I glanced down at my once-scabbed wrist, marveling at the healing that had already taken place. Only a faint red line encircled my skin now. I grabbed the two blue pills on the wooden table, noting the mark of their energetic makeup, as if they had a slight aura of their own. The aura of painlessness. I took them with a gulp of the accompanying glass of water, and the relief was instant.
Daelon and I stared at each other for a few long seconds.
“Okay. I will stay here. For now. But I’m going to need a lot more answers, and if I find out you’re lying to me in any way, I will unleash this untrained witch curse on you so fast,” I warned.
He blinked. “You think being one of the most powerful witches in the realm is a curse?” he asked incredulously, ignoring my threat. “We’ll have to work on that.”
I pursed my lips. I wasn’t ready to talk about my mothers with this stranger. “I just want to take a shower.” As my power simmered down like the hiss of steam from an extinguished fire, all I could feel now was exhaustion. My mind raced, but my body was as heavy as lead.
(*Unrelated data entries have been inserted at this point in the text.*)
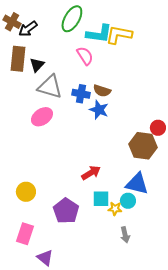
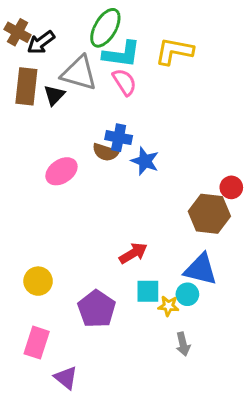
cyan L-shape: (99, 34) -> (122, 54), moved
gray triangle: (50, 87) -> (79, 73), moved
brown semicircle: (102, 91) -> (105, 152), moved

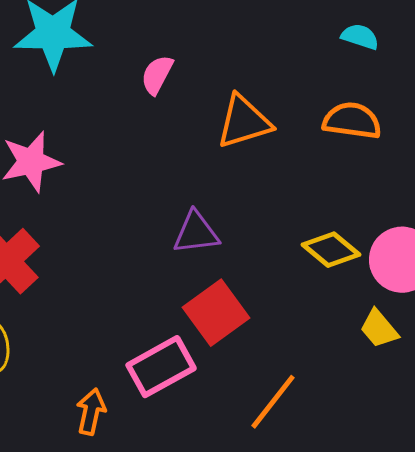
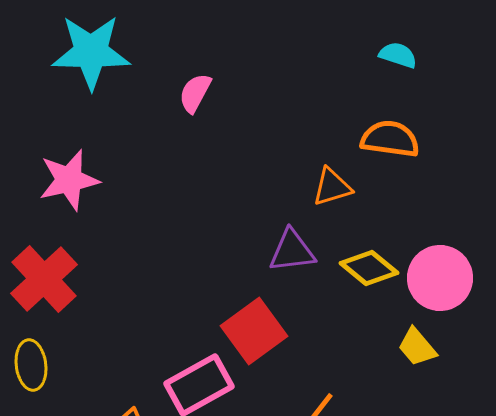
orange triangle: (244, 122) -> (332, 187), moved, size x0.7
purple triangle: (196, 233) -> (292, 251), moved

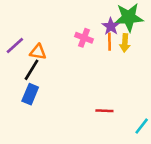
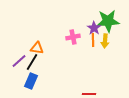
pink cross: (84, 38) -> (73, 37), turned -32
purple line: (15, 45) -> (19, 61), moved

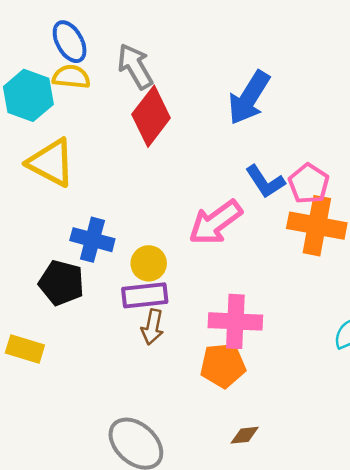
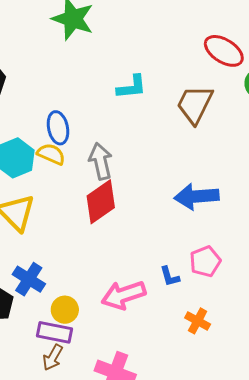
blue arrow: (249, 98) -> (197, 196), moved, turned 36
blue L-shape: (265, 182) -> (170, 276), size x0.7
pink pentagon: (309, 184) -> (205, 261), moved
orange cross: (317, 226) -> (198, 321), size x0.6

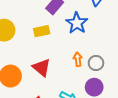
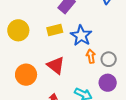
blue star: (77, 23) -> (81, 36), moved

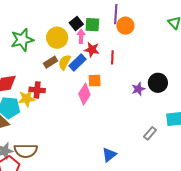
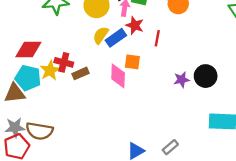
brown rectangle: (51, 62) -> (80, 73), moved
pink diamond: (84, 94) -> (118, 76), turned -40
yellow star: (27, 99) -> (50, 70), turned -30
gray rectangle: (150, 133) -> (170, 147), moved

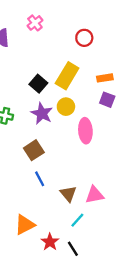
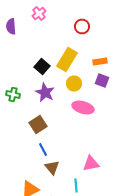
yellow circle: (66, 107) -> (74, 84), moved
pink ellipse: (85, 131) -> (83, 108), turned -70
brown triangle: (68, 194) -> (52, 168), moved
cyan line: (77, 220) -> (76, 186), turned -48

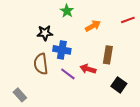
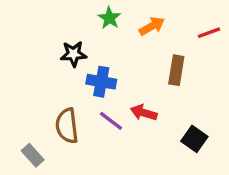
orange arrow: (93, 26) -> (152, 26), moved
brown rectangle: (108, 55) -> (176, 70), moved
brown semicircle: (41, 64) -> (67, 126), moved

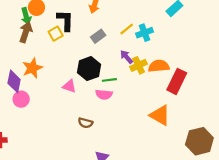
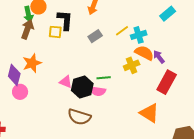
yellow square: (56, 34) -> (55, 32), turned 32
purple arrow: (126, 57) -> (159, 57), moved
orange semicircle: (159, 66) -> (144, 53), moved, turned 30
black hexagon: (89, 69) -> (82, 87), moved
brown semicircle: (85, 123) -> (79, 117), size x1.6

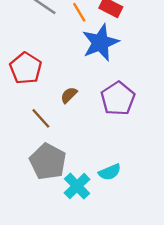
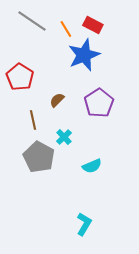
brown line: (41, 118) -> (33, 120), turned 30
cyan cross: (77, 186) -> (64, 137), moved, size x0.7

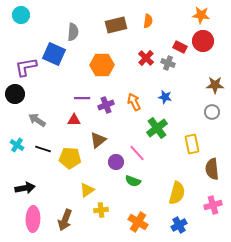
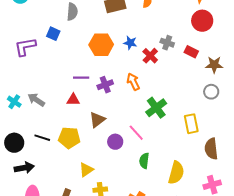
red rectangle: (180, 47) -> (191, 52), moved
blue square: (54, 54) -> (53, 34), size x0.6
red cross: (146, 58) -> (150, 56), moved
black circle: (15, 94) -> (14, 143), moved
blue star: (165, 97) -> (130, 43), moved
cyan cross: (17, 145) -> (14, 102), moved
black line: (43, 149) -> (42, 138), moved
green semicircle: (133, 181) -> (144, 161), moved, turned 77

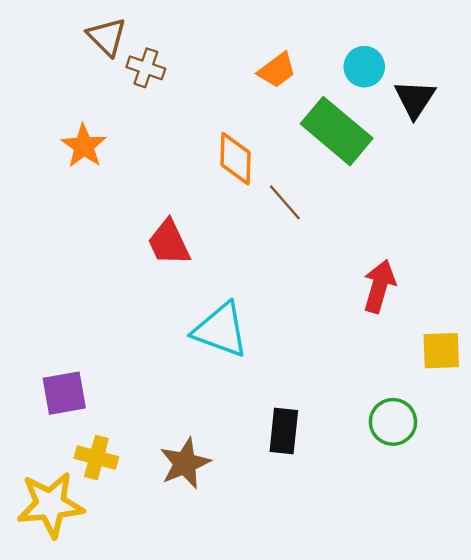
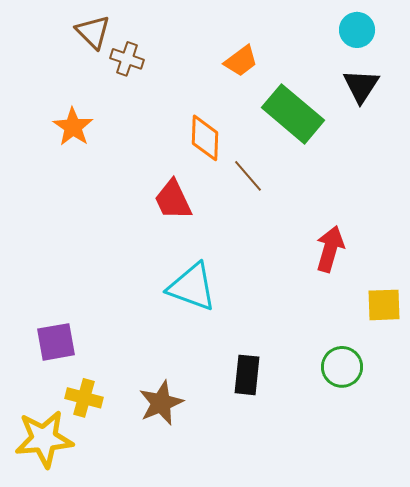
cyan circle: (364, 67) -> (357, 30), moved
red trapezoid: (169, 243) -> (173, 200), moved

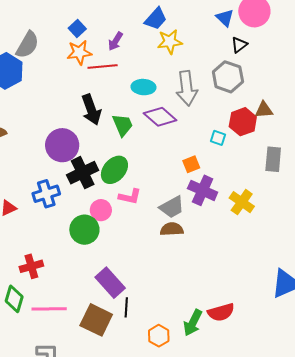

“There’s a bathroom attached to your room there.” He gestured to the double doors across from the bed. “But you need to stay off your ankle if you want it to heal right. Which means you need help. And I would be more than happy to oblige.”
My stomach fluttered as his eyes moved from my ankle, up my body and back to my eyes. I might as well have been naked already given the state of my dress. I narrowed my eyes.
“Áine,” he said. “Let me help you. I promise not to peek.” The faintest tinge of mischief clouded his eyes as he cocked his head.
I let out a breath, the smirk he was biting back doing little to assuage my unease. It was hard not to get lost in his steady, controlled voice, which seemed to consistently teeter on the edge of commanding.